A Godly Ambition Back to all sermons

Date: January 4, 2013

Speaker: Pastor Cameron Arensen

Series: Romans

Category: Romans

Scripture: Romans 15:14–15:24

Synopsis: As we approach the end of this sermon series from the Book of Romans, Pastor Cam takes time for a brief review of the Gospel and looks at 3 responses called for by the “Good News” from God. Find out what they are and how the third response (elaborated in Romans 15:14-21) can (and needs to) become A Godly Ambition that should shape not only the coming year, but the rest of our lives.

-----------------------------------------------------------------------------------------------------------------------------------------------------------

Welcome to this first ECC worship service of 2013! The start of a fresh new year! It’s a good time for taking stock; reflecting on the year that has passed and looking ahead and setting goals for the year ahead. So on that note, I have a question to ask you. What are your ambitions for 2013?

As Christians, sometimes we shy away from that word “ambition”. It sounds rather fleshly, worldly, man-driven. And often it is. The Bible warns us against something called “selfish ambition”. Philippians 2:3 in the King James Version warns us to “do nothing out of selfish ambition and vain conceit.”

But such a warning does not mean that we as Christians should be passive and without ambition. There is another kind of ambition. We might call this “godly ambition.” So I will qualify my question: What are your godly ambitions for 2013?

We are moving into the final section of the Book of Romans. In a sense, we have completed the teaching section of this great epistle. He has concluded his treatise on the Gospel, and the rest of chapter 15 and chapter 16 will be taken up with personal notes and information on his plans for the future and a proposed visit to Rome. But even from his personal notes, we can learn some valuable lessons. And one of the things we learn is that Paul was an ambitious man. He was filled with godly ambition. He writes in Romans 15:20, “and thus I make it my ambition…”

What was Paul’s ambition? At this point, his answer should not surprise us: “and thus I make it my ambition to preach the gospel…”

This has been Paul’s subject and preoccupation from the opening sentence of this letter. In Romans 1:1 Paul opens his letter by introducing himself as, Paul, a servant of Christ Jesus, called to be an apostle, set apart for the gospel of God…

As I said, we have completed the teaching section of the epistle and Paul’s exposition of the Gospel, but let us take just a moment for a very brief review. The Gospel (or “good news”) is the message that as human beings, we can become righteous in God’s sight and before God’s court by faith.

§ Request A
Answer these questions from the sermon page:
(i) On what date is the sermon listed?
(ii) Which version of the Bible is named for the quotation of Philippians 2:3?
(iii) According to the quoted words of Romans 15:20, what does Paul make his ambition?
§ Request B
Write out the sermon page between "Category: Romans" and "your ambitions for 2013?", inclusive, swapping "worship service" for "church gathering".
The data that follows is separate material and has nothing to do with the sermon page.

§ Information provided
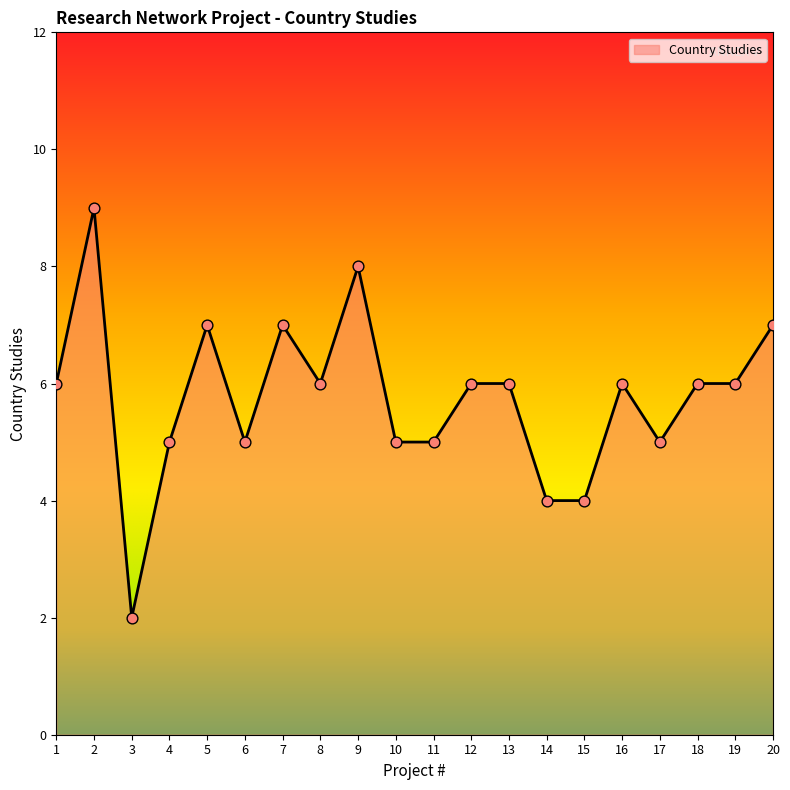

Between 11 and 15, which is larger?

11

§ Solution A
(i) January 4, 2013
(ii) The King James Version
(iii) To preach the gospel

§ Solution B
Category: Romans

Scripture: Romans 15:14–15:24

Synopsis: As we approach the end of this sermon series from the Book of Romans, Pastor Cam takes time for a brief review of the Gospel and looks at 3 responses called for by the “Good News” from God. Find out what they are and how the third response (elaborated in Romans 15:14-21) can (and needs to) become A Godly Ambition that should shape not only the coming year, but the rest of our lives.

-----------------------------------------------------------------------------------------------------------------------------------------------------------

Welcome to this first ECC church gathering of 2013! The start of a fresh new year! It’s a good time for taking stock; reflecting on the year that has passed and looking ahead and setting goals for the year ahead. So on that note, I have a question to ask you. What are your ambitions for 2013?